Task statement.
Which lines in the records below contain the word "common"? Pull out every one of them, copied whole.

Records.
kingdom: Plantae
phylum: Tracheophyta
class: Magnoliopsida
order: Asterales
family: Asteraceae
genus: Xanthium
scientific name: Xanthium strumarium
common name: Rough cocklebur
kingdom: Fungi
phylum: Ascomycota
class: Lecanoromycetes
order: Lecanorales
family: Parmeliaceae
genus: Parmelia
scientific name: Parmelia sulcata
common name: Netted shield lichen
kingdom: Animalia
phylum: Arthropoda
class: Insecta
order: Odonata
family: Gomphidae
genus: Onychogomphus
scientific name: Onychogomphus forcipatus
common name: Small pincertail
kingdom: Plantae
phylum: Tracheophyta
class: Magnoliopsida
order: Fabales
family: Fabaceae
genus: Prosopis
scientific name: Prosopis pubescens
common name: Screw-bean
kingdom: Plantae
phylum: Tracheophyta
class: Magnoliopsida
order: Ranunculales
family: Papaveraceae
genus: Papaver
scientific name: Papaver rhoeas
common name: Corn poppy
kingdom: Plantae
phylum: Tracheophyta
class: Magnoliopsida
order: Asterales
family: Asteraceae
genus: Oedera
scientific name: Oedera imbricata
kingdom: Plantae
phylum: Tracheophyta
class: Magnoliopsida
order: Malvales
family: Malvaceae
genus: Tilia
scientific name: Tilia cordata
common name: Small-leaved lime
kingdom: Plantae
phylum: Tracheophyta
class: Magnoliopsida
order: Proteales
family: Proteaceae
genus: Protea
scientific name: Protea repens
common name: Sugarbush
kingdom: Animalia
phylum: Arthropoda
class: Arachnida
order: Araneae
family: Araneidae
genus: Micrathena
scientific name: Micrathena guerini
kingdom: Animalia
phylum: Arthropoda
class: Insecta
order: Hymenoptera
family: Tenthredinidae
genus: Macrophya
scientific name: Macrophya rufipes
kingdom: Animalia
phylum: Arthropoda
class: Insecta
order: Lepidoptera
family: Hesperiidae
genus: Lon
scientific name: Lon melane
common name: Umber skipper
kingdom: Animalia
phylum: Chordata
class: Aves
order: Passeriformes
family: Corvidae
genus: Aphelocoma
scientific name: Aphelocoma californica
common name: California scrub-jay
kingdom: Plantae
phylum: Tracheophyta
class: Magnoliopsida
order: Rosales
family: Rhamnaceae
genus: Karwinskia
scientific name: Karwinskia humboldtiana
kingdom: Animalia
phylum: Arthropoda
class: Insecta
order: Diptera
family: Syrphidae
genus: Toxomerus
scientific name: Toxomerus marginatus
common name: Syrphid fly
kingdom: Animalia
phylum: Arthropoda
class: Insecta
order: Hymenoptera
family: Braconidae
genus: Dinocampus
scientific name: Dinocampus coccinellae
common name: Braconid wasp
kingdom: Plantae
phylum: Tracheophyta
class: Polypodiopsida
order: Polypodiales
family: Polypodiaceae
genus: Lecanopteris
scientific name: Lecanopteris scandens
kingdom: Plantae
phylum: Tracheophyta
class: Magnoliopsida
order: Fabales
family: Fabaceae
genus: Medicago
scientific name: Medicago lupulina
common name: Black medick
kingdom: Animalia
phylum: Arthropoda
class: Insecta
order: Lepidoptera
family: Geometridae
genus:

Task solution.
common name: Rough cocklebur
common name: Netted shield lichen
common name: Small pincertail
common name: Screw-bean
common name: Corn poppy
common name: Small-leaved lime
common name: Sugarbush
common name: Umber skipper
common name: California scrub-jay
common name: Syrphid fly
common name: Braconid wasp
common name: Black medick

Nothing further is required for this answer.